Researchers use YOLOv11 on vibration spectrograms to detect bearing faults with 99.5% mAP
Computer vision meets industrial fault detection – YOLO models now analyze time-frequency images with near-perfect accuracy.
A team led by Po-Heng Chou has published a new method for bearing fault monitoring that treats vibration signals as images for object detection. The framework first applies continuous wavelet transform (CWT) to convert raw vibration data into spectrograms, improving the visibility of weak, non-stationary fault signatures. Then, YOLOv9, YOLOv10, and YOLOv11 are used to detect and identify localized fault-related energy regions in the time-frequency domain.
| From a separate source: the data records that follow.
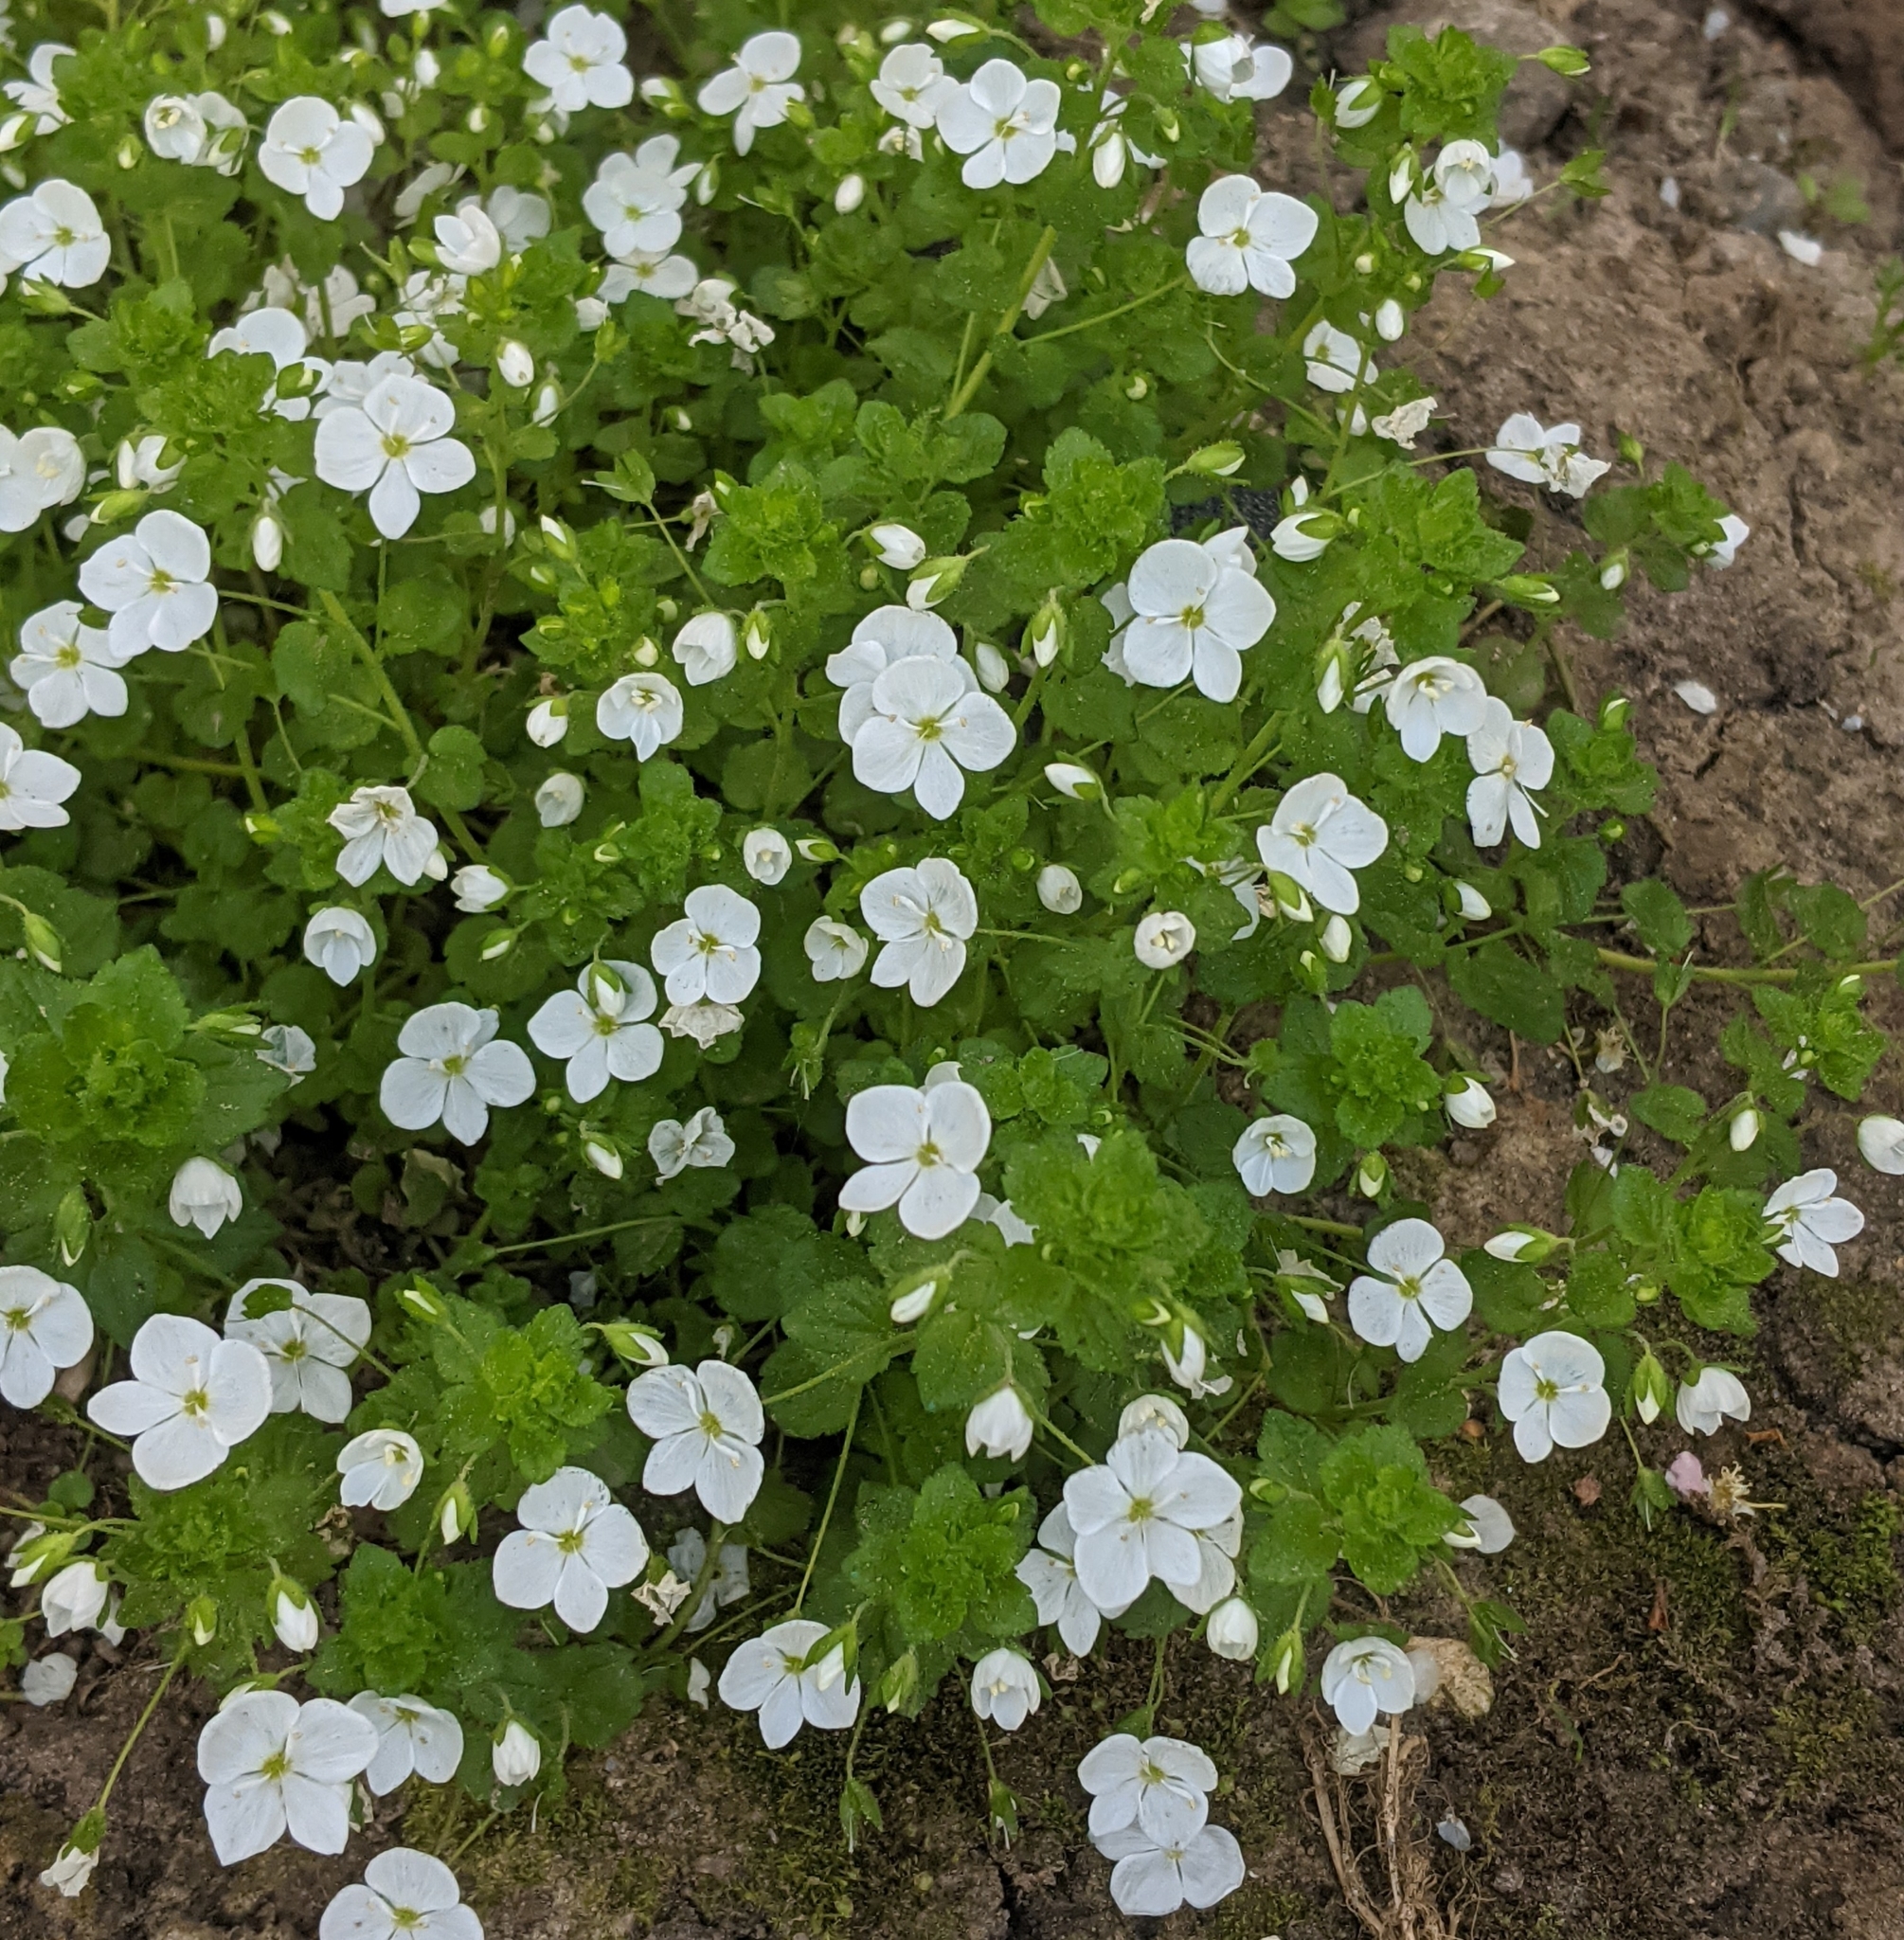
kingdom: Plantae
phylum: Tracheophyta
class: Magnoliopsida
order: Lamiales
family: Plantaginaceae
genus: Veronica
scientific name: Veronica filiformis
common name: Slender speedwell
Experiments on three benchmark datasets (CWRU, PU, IMS) show the approach achieves mean average precision (mAP) of 99.4%, 97.8%, and 99.5% respectively, outperforming conventional time-series models, modern vision backbones, and STFT-based representations.
Beyond raw accuracy, the localized region detection framework offers a more interpretable relationship between time-frequency energy distributions and characteristic bearing fault frequencies. This makes it particularly suitable for real-world industrial settings where noise and signal variability often challenge traditional methods. The work was submitted to IEEE Sensors Letters and is available on arXiv (2509.03070). By applying computer vision techniques to classical signal processing problems, the researchers demonstrate a generalizable approach that could extend to other predictive maintenance applications, such as gearbox or motor monitoring.
- Framework converts vibration signals to CWT spectrograms, then uses YOLOv9/10/11 to detect fault-related energy regions in time-frequency domain.
- Achieves 99.5% mAP on IMS dataset and 99.4% on CWRU, outperforming STFT-based and conventional time-series baselines.
- Provides interpretable links between detected regions and characteristic bearing fault frequencies, aiding diagnostics in noisy industrial environments.
Why It Matters
Enables more accurate, interpretable predictive maintenance for industrial machinery using off-the-shelf object detection models.